TASK REQUIREMENTS:
[1] According to the WrestleMania article, where was the show pre-taped?
[2] Write out the WrestleMania article word for word between "This could not" and "citing health concerns.", inclusive.

WrestleMania is the highlight of the WWE calendar every year. The show is typically a culmination of month-long feuds and often the setting for iconic moments that even non-wrestling fans can likely recognize. Hulk Hogan body slamming Andre the Giant? WrestleMania III at the Pontiac Silverdome. The iconic scene of Ultimate Warrior rushing to the ring in a surprise return? WrestleMania VIII at Indianapolis’ Hoosier Dome. The icon vs. icon match clashing generational talents in The Rock and Hulk Hogan? Wrestlemania XVIII at Toronto’s SkyDome.
Moments like these are what keep wrestling fans returning for more. Over time, the scale of this show has drastically changed. Instead of being held in basketball arenas, the Showcase of the Immortals has moved to football stadiums. Staging, lighting, pyrotechnics, and video screens have made each of the thirty-five WrestleMania events bigger and shinier. Raymond James Stadium in Tampa Bay, Florida was the venue for WrestleMania 36. Given the circumstances impacting our country, and many others around the world, plans have changed.
WWE superstars will not be performing in front of tens of thousands of fans in a football stadium this year. In fact, by the time the first part of WrestleMania 36 aired on Saturday, April 4th, most WWE employees were likely watching the show from the same place that most fans watched – their respective homes.
In a controversial announcement, Vince McMahon, WWE’s CEO, declared that WrestleMania would not be canceled this year. Instead, the show would be pre-taped at WWE’s performance center in Orlando, Florida and air over the course of two nights on April 4th and 5th. While essentially every other form of live entertainment, ranging from sports to concerts, has been canceled or postponed, the WWE took a different path.
This could not have been an easy decision. As appreciative as fans are for having some form of entertainment on a weekend where most people in America are being asked to stay home and socially distance, concern over the well-being of anyone involved in this production was certainly not absent. This was best highlighted by Roman Reigns, one of the company’s biggest superstars. He was scheduled to main event the show and yet decided to back out citing health concerns.
With or without a star, the show would go on. Part 1 aired on the evening of April 4th. How did it go?
Review of Day 1?
The WWE was in a unique position to make WrestleMania 36 an unforgettable experience. The absence of fans is impossible to ignore. The outstanding feats of athleticism displayed by performers are not properly rewarded without the roar of a crowd. On the other hand, that same lack of a live performance opened the doors for the matches to take place in unique settings and timelines.

LISTED ENTRIES:
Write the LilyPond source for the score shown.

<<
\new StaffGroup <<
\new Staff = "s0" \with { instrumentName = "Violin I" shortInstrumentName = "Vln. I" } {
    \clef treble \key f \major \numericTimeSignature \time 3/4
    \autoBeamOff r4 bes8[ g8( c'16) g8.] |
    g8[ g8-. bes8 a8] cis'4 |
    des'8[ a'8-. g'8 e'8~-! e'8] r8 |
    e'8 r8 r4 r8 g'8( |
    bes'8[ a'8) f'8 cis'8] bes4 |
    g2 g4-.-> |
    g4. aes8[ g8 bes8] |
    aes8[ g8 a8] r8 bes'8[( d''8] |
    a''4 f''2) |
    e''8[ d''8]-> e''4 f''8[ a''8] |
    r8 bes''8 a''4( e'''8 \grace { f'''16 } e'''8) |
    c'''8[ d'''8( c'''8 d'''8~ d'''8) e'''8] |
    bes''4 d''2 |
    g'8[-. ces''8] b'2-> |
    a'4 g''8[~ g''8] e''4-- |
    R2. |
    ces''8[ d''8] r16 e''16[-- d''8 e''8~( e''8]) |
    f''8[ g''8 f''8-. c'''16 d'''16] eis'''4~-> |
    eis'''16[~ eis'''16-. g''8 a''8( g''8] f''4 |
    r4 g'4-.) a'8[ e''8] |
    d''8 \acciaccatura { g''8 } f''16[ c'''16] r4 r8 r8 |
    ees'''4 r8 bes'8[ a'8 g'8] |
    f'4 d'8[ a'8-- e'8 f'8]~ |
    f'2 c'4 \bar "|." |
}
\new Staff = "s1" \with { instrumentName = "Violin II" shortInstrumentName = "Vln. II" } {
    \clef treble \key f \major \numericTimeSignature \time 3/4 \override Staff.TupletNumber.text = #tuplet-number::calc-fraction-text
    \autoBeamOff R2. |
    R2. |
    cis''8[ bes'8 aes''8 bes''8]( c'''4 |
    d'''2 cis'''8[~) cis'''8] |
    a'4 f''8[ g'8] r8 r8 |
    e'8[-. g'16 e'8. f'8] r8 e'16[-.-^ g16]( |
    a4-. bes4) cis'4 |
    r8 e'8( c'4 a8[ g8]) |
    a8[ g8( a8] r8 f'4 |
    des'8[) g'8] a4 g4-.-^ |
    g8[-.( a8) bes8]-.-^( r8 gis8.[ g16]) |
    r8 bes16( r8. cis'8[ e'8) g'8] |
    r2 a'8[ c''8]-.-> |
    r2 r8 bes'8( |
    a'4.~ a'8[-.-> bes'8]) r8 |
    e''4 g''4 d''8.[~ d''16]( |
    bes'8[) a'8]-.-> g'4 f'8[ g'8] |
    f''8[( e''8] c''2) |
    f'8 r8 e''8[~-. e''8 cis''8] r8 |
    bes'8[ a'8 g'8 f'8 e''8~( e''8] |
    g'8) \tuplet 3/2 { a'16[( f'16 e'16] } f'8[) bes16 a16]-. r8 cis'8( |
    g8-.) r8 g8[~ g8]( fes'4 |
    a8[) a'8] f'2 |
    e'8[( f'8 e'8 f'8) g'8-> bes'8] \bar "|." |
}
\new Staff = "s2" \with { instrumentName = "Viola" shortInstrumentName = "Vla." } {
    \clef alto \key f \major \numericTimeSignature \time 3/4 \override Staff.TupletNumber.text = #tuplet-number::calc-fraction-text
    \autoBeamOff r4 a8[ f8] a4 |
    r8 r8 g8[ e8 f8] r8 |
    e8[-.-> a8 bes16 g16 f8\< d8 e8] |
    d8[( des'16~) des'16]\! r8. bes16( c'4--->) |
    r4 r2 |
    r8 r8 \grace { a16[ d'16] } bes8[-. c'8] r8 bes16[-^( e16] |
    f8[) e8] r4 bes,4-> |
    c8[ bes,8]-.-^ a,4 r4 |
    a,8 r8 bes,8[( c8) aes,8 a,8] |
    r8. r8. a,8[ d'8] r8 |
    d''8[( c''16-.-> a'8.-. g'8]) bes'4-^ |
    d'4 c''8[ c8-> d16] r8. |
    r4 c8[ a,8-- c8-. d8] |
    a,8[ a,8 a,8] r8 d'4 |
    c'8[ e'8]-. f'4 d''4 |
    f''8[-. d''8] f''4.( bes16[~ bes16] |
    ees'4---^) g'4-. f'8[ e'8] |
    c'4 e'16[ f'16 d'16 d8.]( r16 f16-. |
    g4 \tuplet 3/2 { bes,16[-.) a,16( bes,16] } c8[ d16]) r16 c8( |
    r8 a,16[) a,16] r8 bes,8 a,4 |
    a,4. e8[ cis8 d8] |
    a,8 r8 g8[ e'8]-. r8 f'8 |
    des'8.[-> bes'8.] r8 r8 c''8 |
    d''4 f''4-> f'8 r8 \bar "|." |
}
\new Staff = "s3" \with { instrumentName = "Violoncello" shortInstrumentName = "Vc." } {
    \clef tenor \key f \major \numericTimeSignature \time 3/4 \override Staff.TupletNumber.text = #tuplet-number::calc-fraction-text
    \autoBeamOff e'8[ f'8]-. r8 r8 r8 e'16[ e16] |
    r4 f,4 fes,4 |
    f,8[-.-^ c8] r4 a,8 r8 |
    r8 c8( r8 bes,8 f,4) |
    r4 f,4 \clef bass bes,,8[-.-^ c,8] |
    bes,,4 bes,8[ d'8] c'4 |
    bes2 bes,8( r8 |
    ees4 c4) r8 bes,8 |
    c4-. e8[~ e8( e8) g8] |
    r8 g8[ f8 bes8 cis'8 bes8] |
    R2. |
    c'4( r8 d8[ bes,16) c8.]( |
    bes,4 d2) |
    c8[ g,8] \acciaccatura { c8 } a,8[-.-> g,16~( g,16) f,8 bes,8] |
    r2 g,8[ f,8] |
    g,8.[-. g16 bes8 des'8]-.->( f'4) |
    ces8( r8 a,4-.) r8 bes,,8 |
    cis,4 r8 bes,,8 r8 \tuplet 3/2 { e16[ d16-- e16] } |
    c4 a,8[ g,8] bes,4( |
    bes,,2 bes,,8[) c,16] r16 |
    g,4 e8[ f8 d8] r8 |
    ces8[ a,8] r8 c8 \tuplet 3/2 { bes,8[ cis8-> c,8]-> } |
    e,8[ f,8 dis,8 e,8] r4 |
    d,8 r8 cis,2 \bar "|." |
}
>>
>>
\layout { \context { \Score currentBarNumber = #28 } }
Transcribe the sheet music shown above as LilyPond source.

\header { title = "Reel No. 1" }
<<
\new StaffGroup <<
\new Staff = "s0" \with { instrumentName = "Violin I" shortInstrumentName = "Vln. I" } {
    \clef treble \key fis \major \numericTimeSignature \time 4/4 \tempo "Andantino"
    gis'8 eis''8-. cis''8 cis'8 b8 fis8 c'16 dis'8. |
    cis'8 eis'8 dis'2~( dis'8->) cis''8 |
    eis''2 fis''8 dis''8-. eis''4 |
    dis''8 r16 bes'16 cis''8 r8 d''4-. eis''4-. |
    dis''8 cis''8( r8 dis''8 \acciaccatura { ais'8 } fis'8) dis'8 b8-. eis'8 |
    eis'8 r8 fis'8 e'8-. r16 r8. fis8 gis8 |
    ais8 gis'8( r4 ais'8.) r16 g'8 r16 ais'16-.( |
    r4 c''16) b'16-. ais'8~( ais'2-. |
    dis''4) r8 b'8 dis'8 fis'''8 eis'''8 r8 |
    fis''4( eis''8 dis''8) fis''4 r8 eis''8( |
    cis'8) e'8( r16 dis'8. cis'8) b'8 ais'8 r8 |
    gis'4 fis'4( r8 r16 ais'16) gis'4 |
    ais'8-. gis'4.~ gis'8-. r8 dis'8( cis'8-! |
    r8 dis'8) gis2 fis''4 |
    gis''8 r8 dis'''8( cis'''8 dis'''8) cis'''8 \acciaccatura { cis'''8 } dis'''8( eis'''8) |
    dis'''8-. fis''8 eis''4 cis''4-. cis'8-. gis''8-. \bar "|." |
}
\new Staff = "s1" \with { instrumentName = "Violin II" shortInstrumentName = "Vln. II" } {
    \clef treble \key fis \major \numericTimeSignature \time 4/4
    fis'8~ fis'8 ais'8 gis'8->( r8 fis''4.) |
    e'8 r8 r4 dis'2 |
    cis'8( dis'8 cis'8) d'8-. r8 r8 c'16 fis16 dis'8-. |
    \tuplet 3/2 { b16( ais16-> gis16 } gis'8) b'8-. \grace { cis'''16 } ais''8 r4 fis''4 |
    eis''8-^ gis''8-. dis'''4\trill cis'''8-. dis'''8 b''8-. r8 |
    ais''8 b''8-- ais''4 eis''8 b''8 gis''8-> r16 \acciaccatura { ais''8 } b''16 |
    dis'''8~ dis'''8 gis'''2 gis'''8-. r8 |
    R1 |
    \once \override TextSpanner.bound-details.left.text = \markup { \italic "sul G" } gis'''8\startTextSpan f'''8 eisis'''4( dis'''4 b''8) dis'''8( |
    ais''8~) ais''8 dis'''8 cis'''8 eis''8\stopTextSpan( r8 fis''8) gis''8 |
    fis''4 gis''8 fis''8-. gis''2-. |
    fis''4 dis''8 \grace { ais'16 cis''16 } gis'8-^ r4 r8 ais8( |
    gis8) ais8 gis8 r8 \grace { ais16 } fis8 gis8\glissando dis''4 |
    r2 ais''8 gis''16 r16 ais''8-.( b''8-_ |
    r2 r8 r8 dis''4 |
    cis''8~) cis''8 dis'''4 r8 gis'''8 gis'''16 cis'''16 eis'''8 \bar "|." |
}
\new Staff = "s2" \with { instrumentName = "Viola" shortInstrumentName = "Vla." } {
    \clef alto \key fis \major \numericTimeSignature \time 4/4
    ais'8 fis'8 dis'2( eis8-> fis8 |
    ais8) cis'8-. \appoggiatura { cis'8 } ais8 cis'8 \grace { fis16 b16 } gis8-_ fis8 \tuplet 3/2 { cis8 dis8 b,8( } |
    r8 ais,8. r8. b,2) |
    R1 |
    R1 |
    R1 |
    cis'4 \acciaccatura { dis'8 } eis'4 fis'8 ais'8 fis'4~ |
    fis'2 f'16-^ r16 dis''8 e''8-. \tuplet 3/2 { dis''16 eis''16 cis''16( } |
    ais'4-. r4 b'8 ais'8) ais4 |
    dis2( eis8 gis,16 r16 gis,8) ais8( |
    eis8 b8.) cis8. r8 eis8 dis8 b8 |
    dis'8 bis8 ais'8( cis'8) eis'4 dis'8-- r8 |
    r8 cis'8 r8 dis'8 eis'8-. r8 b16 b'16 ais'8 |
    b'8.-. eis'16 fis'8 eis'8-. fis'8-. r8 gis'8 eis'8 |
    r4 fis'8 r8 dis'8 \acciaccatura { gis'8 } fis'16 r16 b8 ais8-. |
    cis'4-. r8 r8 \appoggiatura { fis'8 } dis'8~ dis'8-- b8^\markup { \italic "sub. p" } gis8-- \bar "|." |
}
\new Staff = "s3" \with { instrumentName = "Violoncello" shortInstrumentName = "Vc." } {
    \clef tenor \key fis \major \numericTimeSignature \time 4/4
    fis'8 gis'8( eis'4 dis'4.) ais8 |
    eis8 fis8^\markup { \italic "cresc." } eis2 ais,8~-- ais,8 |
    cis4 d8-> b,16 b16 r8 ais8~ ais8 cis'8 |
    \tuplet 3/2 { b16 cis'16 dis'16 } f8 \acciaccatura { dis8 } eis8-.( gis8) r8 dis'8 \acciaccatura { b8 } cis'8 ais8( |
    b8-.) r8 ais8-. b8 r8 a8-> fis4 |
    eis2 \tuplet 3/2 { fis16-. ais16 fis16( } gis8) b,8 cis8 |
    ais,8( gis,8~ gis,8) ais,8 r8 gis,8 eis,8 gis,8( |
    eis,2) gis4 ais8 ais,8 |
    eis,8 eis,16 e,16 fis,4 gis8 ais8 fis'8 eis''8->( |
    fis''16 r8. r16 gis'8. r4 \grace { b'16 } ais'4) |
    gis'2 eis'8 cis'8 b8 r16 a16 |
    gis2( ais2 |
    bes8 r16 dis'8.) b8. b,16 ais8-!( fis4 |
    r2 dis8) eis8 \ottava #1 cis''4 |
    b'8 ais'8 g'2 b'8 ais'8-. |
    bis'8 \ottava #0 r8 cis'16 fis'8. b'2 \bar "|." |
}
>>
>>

TASK SOLUTIONS:
[1] At WWE's performance center in Orlando, Florida.

[2]
This could not have been an easy decision. As appreciative as fans are for having some form of entertainment on a weekend where most people in America are being asked to stay home and socially distance, concern over the well-being of anyone involved in this production was certainly not absent. This was best highlighted by Roman Reigns, one of the company’s biggest superstars. He was scheduled to main event the show and yet decided to back out citing health concerns.